US-Außenminister Kerry warnte davor, sich bei den anstehenden Verhandlungen nur um humanitäre Fragen und lokale Waffenstillstandsvereinbarungen zu kümmern. Diese seien notwendig, könnten aber nur ein Zwischenschritt auf dem Weg zu einer umfassenden Friedenslösung sein. Der russische Außenminister Sergej Lawrow betonte, Syrien müsse ein «souveräner, säkularer Staat» bleiben.

Kerry betonte vor den Konferenzteilnehmern: «In Syriens Zukunft ist kein Platz für Assad.» Der syrische Machthaber, der nicht an den Verhandlungen teilnimmt, will im Juni erneut für das Präsidentenamt kandidieren. Mehrere Hundert Assad-Anhänger riefen vor dem Konferenzgebäude in Montreux: «Mit unserer Seele und unserem Blut verteidigen wir dich, oh Baschar.»

Außenminister Frank-Walter Steinmeier (SPD) sagte, der erste Konferenztag habe gezeigt, «dass die Positionen weit auseinanderliegen». Er sei «empört», dass der syrische Außenminister in seiner Rede jede Verantwortung des Regimes für die schreckliche Lage in Syrien bestritten habe. Ziel der Verhandlungen sei es, jetzt zumindest einen «Einstieg in humanitäre Lösungen» zu bekommen. Möglicherweise könne es gelingen, «Inseln der Beruhigungen» in dem Bürgerkriegsland zu schaffen.
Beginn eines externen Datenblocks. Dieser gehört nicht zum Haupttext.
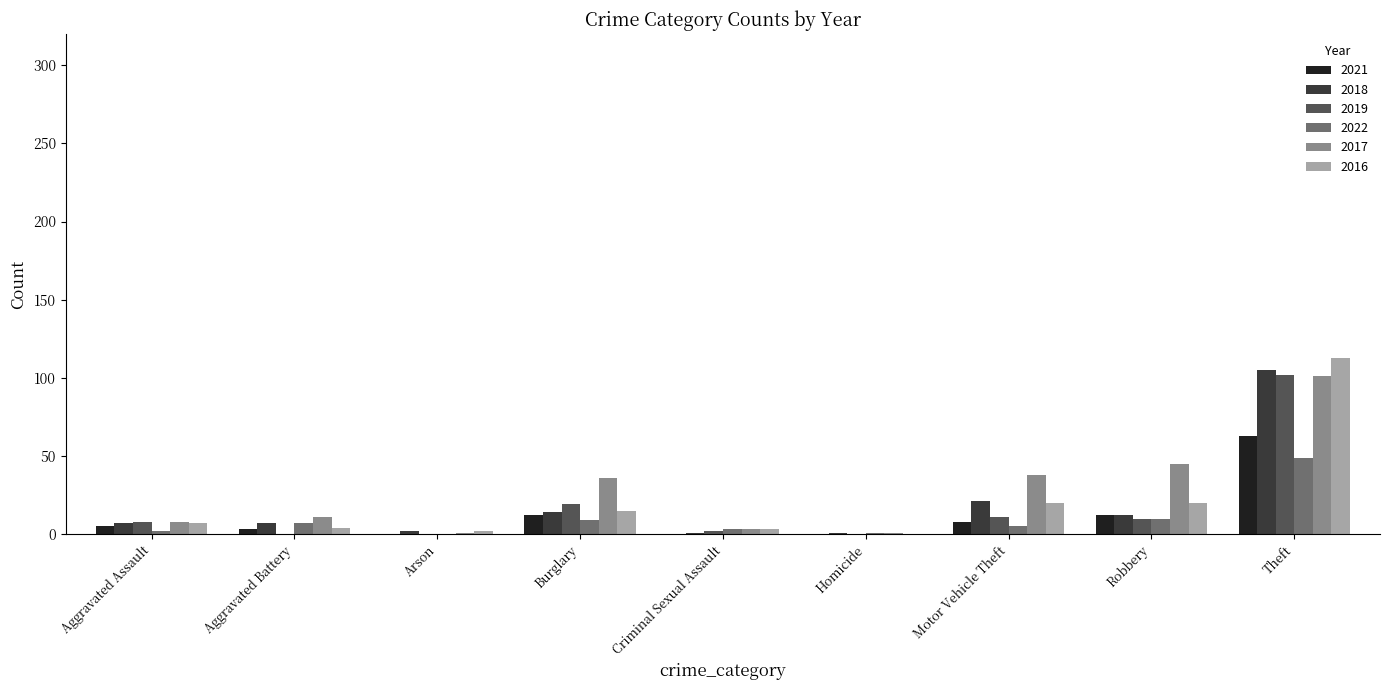

Are the bars horizontal?

No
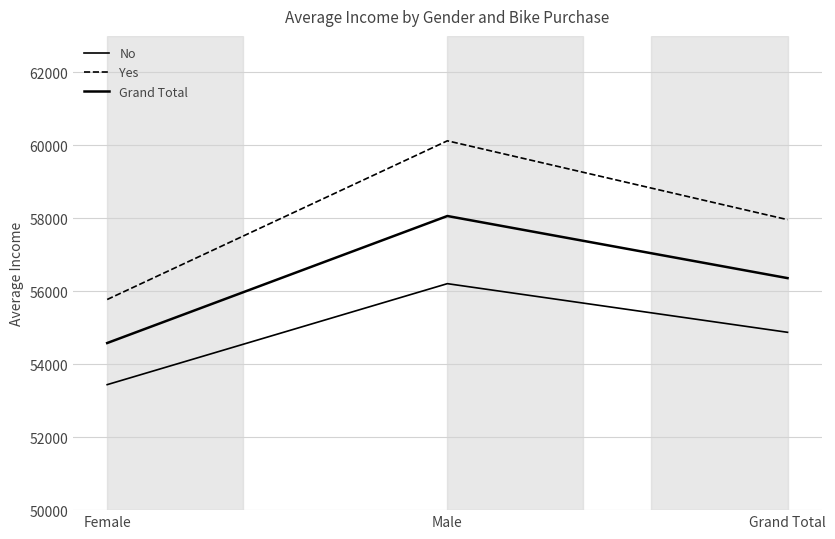

What is the highest value of the Grand Total series?

58062.6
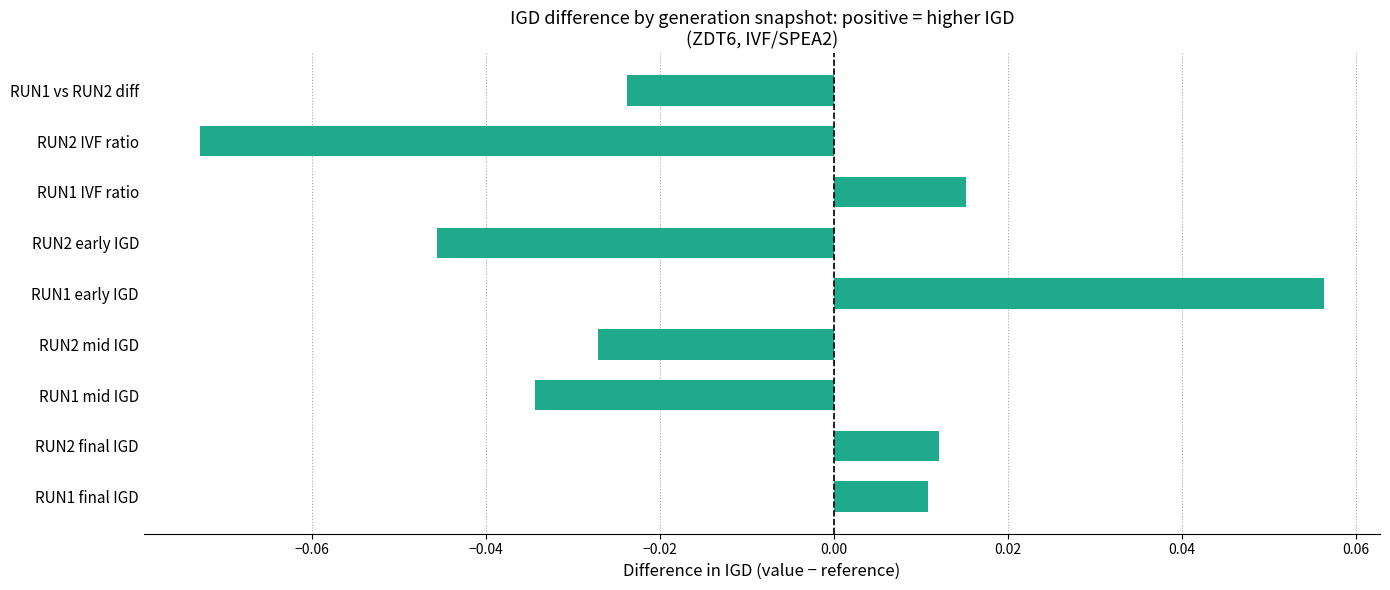

Which has a higher value, RUN1 early IGD or RUN2 early IGD?

RUN1 early IGD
Der iranische Präsident Hassan Ruhani räumt der Friedenskonferenz wenig Erfolgsaussichten ein. «Wir wären natürlich glücklich, falls die Konferenz zu Frieden in Syrien führen sollte, aber so wie es aussieht, gibt es wenig Hoffnung», sagte Ruhani vor seiner Abreise zum Weltwirtschaftsforum in Davos. Der Iran war in weniger als 24 Stunden von UN-Generalsekretär Ban zu der Konferenz ein- und dann wieder ausgeladen worden. Teheran unterstützt das Assad-Regime.